▶ Job item: On the basis of the records below, report how many lines contain the word "curve". Nothing else should be given.
*** Excerpted records Section Begins ***
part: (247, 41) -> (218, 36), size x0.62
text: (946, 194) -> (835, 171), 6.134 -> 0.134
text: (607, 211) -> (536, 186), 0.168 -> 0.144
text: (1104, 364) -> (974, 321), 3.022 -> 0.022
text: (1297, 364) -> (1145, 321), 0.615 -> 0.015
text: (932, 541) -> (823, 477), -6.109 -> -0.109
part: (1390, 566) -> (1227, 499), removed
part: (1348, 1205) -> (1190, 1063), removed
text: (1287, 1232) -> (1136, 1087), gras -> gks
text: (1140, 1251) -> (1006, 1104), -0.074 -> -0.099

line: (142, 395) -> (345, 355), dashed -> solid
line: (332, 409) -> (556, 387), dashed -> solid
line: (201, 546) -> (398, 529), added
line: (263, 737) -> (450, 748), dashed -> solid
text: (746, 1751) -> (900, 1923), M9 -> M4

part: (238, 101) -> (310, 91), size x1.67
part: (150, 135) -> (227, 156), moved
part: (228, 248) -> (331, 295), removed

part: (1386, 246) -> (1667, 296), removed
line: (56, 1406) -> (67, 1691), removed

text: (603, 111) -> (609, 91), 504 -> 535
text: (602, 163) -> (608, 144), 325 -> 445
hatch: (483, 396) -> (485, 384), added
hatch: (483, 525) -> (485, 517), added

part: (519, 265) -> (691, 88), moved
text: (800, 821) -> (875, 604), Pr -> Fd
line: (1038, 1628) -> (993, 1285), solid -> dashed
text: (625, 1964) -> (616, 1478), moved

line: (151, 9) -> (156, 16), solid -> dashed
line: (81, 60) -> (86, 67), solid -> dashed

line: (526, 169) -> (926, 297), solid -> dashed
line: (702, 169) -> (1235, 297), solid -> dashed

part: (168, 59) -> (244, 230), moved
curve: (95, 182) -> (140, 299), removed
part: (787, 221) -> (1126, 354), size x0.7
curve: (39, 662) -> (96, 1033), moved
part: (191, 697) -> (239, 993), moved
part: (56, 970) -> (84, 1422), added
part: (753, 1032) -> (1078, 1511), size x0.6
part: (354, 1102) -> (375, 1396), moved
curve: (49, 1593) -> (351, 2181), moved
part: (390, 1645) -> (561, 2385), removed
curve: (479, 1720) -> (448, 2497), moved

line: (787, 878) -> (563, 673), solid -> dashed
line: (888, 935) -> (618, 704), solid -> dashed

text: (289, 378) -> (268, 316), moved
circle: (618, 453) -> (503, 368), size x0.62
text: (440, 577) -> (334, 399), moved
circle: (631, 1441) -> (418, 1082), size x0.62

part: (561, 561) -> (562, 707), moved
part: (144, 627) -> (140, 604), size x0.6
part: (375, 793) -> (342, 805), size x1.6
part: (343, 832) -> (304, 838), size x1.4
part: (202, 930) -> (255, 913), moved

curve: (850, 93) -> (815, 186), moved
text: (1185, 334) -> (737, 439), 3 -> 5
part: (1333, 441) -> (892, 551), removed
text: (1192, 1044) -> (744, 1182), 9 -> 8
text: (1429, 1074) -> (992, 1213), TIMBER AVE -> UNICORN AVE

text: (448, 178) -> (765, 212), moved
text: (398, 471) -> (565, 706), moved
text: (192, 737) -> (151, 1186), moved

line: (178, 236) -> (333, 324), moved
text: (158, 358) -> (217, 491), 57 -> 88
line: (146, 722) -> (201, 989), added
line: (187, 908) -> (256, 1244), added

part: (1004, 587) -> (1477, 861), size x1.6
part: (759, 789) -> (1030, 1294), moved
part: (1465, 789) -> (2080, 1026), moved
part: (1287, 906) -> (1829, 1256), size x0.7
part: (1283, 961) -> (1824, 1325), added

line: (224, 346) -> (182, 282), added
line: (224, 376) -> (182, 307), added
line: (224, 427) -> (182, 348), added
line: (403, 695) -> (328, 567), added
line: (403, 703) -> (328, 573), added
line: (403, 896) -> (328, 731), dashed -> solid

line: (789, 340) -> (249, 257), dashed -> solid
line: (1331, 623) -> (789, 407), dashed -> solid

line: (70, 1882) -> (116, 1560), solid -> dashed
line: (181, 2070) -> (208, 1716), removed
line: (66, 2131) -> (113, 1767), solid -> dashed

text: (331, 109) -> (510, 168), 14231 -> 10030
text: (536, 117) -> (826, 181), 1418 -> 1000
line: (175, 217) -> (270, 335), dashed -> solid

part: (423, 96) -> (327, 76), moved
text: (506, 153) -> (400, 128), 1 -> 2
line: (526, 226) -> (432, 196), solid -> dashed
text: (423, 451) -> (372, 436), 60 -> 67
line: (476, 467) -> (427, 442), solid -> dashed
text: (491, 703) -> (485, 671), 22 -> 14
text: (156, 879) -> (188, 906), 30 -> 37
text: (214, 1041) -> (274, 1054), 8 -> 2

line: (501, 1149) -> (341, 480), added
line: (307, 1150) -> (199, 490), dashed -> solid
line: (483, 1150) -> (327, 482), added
*** Excerpted records Section Ends ***
▶ Exercise answer: 5